The ground is well-tilled and fertilized for fascism. The Donald is applying for the position of Fearless Leader.
It’s one more reason I support Bernie Sanders, because he represents the only real way out of our current plight: an opportunity to skip over the fascism part — the glory-seeking world wars, the interment camps, the police state, the eventual horrible bloody collapse, followed by the multi-generational shame and reparations to the victims of the inevitable loyalty purges and witch hunts — and move straight to where we need to go after our nationalist tantrum to solve the actual problems that created this mess in the first place.

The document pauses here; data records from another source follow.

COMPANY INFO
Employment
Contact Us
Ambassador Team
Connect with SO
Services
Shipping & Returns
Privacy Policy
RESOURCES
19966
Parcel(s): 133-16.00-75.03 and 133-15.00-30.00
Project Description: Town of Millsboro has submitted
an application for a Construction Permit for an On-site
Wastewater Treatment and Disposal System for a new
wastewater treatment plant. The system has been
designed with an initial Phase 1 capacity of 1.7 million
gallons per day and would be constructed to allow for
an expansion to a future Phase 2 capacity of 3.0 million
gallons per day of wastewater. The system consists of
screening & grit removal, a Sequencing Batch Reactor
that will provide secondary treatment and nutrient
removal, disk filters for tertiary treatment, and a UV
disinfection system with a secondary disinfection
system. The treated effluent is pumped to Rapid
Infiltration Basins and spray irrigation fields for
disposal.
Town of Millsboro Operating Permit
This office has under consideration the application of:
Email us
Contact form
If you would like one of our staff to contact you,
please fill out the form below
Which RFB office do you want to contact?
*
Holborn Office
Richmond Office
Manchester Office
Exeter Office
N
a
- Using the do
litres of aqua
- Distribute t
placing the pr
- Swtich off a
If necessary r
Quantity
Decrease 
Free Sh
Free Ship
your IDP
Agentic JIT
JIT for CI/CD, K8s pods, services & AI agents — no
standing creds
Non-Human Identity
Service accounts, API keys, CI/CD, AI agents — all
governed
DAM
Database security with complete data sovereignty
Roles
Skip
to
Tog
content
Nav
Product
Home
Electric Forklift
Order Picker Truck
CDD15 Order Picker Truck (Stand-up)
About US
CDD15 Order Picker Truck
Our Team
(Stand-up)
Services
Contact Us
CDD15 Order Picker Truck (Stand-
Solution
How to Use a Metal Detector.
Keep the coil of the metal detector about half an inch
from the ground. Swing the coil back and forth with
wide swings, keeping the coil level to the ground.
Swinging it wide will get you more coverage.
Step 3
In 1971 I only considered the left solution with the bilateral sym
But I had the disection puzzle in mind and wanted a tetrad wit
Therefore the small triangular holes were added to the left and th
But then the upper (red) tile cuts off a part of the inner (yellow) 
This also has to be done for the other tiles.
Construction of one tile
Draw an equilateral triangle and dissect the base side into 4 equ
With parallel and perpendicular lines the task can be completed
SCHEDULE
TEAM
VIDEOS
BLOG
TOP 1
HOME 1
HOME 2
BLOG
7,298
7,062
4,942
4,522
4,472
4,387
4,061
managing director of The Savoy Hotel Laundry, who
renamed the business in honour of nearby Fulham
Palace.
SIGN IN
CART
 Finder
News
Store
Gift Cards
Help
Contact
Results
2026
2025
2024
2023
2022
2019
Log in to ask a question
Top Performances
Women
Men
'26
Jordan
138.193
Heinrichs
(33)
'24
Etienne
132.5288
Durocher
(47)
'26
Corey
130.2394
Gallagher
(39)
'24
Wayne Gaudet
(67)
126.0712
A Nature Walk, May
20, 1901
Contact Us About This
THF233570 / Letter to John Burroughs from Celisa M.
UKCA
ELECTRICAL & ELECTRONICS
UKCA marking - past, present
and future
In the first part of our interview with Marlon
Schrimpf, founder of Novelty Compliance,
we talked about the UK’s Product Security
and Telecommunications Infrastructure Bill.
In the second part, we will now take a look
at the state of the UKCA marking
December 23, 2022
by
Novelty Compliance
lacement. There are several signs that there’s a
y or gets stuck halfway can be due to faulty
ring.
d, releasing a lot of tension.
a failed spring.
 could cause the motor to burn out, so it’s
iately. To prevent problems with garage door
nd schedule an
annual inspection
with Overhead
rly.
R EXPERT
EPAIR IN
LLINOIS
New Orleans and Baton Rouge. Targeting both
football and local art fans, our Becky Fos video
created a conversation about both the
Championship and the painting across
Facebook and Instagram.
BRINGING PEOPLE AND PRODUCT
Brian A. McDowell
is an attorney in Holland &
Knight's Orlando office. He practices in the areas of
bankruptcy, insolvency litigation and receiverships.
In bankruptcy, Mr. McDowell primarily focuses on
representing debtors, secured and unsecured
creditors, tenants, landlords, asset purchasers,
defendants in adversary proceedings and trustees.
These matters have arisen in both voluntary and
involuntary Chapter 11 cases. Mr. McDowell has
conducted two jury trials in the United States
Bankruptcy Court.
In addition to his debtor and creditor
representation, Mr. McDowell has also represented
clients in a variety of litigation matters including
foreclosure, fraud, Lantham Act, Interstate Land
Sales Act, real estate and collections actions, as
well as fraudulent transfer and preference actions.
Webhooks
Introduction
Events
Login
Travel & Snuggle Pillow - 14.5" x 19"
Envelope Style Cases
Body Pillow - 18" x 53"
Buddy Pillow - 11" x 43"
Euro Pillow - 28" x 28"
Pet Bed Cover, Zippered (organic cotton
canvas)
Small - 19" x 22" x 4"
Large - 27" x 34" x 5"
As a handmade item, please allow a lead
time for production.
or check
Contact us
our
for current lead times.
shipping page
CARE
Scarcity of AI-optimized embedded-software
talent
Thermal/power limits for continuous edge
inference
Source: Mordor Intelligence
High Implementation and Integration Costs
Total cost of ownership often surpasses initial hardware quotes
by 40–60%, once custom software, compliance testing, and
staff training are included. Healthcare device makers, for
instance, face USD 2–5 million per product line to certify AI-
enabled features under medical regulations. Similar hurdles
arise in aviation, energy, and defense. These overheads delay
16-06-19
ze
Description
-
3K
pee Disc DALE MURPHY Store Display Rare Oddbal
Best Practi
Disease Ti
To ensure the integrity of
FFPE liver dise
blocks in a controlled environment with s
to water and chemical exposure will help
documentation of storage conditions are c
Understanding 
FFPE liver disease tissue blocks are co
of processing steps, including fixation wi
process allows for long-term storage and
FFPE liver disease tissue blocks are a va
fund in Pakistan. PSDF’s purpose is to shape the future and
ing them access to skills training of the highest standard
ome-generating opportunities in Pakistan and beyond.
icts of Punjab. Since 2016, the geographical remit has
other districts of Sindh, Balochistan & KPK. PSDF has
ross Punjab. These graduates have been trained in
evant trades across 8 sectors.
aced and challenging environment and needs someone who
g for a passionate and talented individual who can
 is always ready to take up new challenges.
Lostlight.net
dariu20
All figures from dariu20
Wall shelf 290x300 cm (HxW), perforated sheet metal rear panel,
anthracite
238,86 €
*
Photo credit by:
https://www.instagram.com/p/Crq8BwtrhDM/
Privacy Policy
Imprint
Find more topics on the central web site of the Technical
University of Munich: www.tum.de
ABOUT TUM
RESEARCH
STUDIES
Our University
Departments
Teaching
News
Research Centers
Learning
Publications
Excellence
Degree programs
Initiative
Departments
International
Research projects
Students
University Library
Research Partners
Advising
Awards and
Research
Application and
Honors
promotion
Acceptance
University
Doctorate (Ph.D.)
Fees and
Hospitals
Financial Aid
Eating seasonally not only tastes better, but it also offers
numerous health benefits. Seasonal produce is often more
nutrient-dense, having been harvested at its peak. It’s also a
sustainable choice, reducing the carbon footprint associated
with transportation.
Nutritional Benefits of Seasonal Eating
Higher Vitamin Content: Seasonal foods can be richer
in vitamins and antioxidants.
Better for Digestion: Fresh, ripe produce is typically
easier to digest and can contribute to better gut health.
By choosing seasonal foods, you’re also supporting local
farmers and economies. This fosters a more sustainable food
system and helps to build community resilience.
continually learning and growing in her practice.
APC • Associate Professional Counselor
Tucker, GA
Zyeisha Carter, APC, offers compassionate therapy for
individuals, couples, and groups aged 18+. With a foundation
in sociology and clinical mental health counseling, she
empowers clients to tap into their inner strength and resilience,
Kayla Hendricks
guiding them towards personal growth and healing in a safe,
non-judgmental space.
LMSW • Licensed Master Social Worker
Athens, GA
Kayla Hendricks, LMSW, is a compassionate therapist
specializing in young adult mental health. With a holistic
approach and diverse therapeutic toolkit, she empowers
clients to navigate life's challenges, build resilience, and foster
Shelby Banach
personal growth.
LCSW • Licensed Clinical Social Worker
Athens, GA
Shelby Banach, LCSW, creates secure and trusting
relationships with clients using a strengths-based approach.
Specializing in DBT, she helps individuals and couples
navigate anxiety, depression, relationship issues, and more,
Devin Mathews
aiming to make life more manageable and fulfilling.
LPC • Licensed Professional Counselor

Or if not solve them, then at least bring them back under some measure of restraint.
That’s what Bernie’s “political revolution” is all about: fixing a government that has become the problem. And it’s actually quite fixable.
If we don’t solve these basic problems, the US will only continue to grow riper for fascism. We might manage to keep The Donald out of the White House by main force in 2016, but he’ll come back in 2020. And then in 2024. And again in 2028. When he (inevitably) loses his curb appeal, or if he (unthinkably) spends himself into penury, he’ll be replaced by another demagogue, running the same story line. And then, another.
This is why I won’t vote for Hillary. She is as status quo as they come. She doesn’t seem to understand what a below-fifty-percent-and-declining voter turnout, and the rise of an overt racist demagogue like The Donald represent when taken together: a vote of no-confidence in the United States, and the shadow of coming fascism, brought on by precisely the kind of government she represents.
I started out talking about inevitability. While I think the rise and fall of empires is inevitable — there’s not yet been an exception in the last 10,000 years — I’m not sure the fascist or New Caesarist phase is inevitable. One of the biggest reasons we might avoid it in the US, in my mind, is the fact that we aren’t really a nation to begin with.
In the early twentieth century, European nations had centuries-old national identities that the fascist demagogues could exploit. When Hitler spoke of German virtues, German ideals, the German Fatherland, every German knew what he meant, even if they disagreed with his politics. They knew they were different from their neighbors, the Czecks, the Poles, the French. They spoke different languages, ate different foods, used different currency.
In the US, there’s less consensus regarding what “American” means. For one thing, it’s an ambiguous term: Canada is “American,” as is Paraguay.
Even within the confines of the United States, however, the “(US) American nation” is akin to the pastiche nations that Europe created in the aftermaths of WWI and WWII, like Iraq and Yugoslavia, which never really coalesced into a single people. Within the contiguous United States, we have between six and eleven different historically, politically, and ethnically distinct nations. To a large extent, the Great American Experiment has been about trying to keep this mess together at all. It almost fell apart in the 1860’s, and while the Union was ultimately preserved, it’s been an angry truce, not a true peace.
If there is a successful attempt to forge a Fascist State of America, I think it will fall apart in short order over regional issues. I suspect it won’t last even as long as the twelve years that Hitler’s “thousand-year Reich” did.
So I think — I hope — The Donald will prove to be a premature and failed expression of the growing desire for fascism in the US. While I do feel a teensy bit sorry for the way Trump is destroying the Republican Party, they made a deal with the Devil back in the late 1970’s, and now the Devil has come back to claim their souls. Or to use a Biblical metaphor of the sort Republicans are so fond of quoting, they have sown the wind, and are now reaping the tornado. We can only hope it doesn’t turn into a Class Five monster.
I don’t think there are any guarantees.